The film also received criticism over Stan's suicide, as the film showed the suicide as a sacrifice intended to strengthen his friends and remove him as the weak link, whereas in the book he died by suicide purely out of terror. Critics from outlets such as Screen Rant and SyFy felt that it sent out a bad message to the audience, with William Bibbiani of Bloody Disgusting noting that it "potentially conveys a message to the audience that killing yourself could be a rational response to dealing with childhood trauma." Jessica Lachenal of Bustle criticized the film as running the risk of glorifying Stan's suicide as a "noble sacrifice", stating that it sends a dangerous message to those struggling with mental health issues.

===Accolades===

| Award | Category | Nominee | Result | Ref. |
| Casting Society of America | The Zeitgeist Award | Rich Delia, Stephanie Gorin, Coco Kleppinger | Nominated |  |
| Hollywood Music In Media Awards | Best Original Score - Horror Film | Benjamin Wallfisch | Nominated |  |
| Make-Up Artists and Hair Stylists Guild | Best Special Makeup Effects – Feature-Length Motion Picture | Sean Sansom, Shane Zander, Iantha Goldberg | Nominated |  |
| Saturn Awards | Best Horror Film Release | It Chapter Two | Nominated |  |
| Best Supporting Actor | Bill Hader | Won |
| Best Make-up | Shanw Zander, Alec Gillis, Tom Woodruff Jr. | Nominated |
| Best Special Effects | Kristy Hollidge, Nicholas Brooks | Nominated |
| World Soundtrack Awards | Film Composer of the Year | Benjamin Wallfisch (also for The Invisible Man) | Nominated |  |

==Future==
===Potential third film===
In September 2019, Skarsgård spoke of the possibility of a third installment, saying, "It would have to be the right type of approach to it. The book ends where the second movie ends, so that is the final chapter of this story. There is this interesting aspect of going back in time before all this happened. There might be a story there that might be worth exploring. Obviously that would be a story that's not in the book, it would be a freestanding story, but obviously within the same universe. So, there might be something interesting out of it. I think it would be fun."

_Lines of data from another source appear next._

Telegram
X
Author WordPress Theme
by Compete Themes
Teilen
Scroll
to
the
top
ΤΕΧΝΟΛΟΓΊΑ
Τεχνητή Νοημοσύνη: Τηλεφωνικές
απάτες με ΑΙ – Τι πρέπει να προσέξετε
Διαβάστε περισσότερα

Two months later, Dauberman discussed in an interview of the possibility of a third film, saying, "I do think it's possible. Anything in the Stephen King Universe interests me, but there's only so much of the story we could tell in the two movies. There are definitely elements of the novel you could expand on and make its own movie. It's just a question of whether or not people want to see it. I do think It was on this planet for a very, very, very long time and that's a lot of bloodshed and a lot of stories to tell and I think you could do that for sure."

===Prequel series===

In March 2022, Variety reported that the Muschiettis and Jason Fuchs are in development of and executive producing a prequel series for Max titled It: Welcome to Derry that would take place in the 1960s before the events of It Chapter One and include the origin story of Pennywise the Clown. Andy Muschietti directed four of the eight episodes. Stephen King stated that he would not be involved in the development of the series, but was looking forward to seeing it. Principal photography was scheduled to begin in early April 2023 in Toronto, Canada.

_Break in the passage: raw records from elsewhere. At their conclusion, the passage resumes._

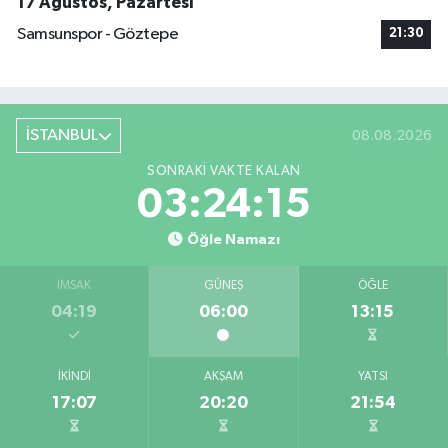
17 Ağustos, Pazartesi
Samsunspor - Göztepe
21:30
İSTANBUL
08.08.2026
SONRAKI VAKTE KALAN
03:24:15
Öğle Namazı
İMSAK
GÜNEŞ
ÖĞLE
04:19
06:00
13:15
İKINDI
AKŞAM
YATSI
17:07
20:20
21:54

In March 2023, Bill Skarsgård stated that he was not currently involved in the prequel series, although in May 2024, he was confirmed as returning as Pennywise/It, as well as being executive producer on the series. In April 2023, Max announced that Taylour Paige, Jovan Adepo, James Remar, and Chris Chalk were cast in undisclosed roles. The series released on HBO after the series was moved from Max. The series premiered on October 26, 2025.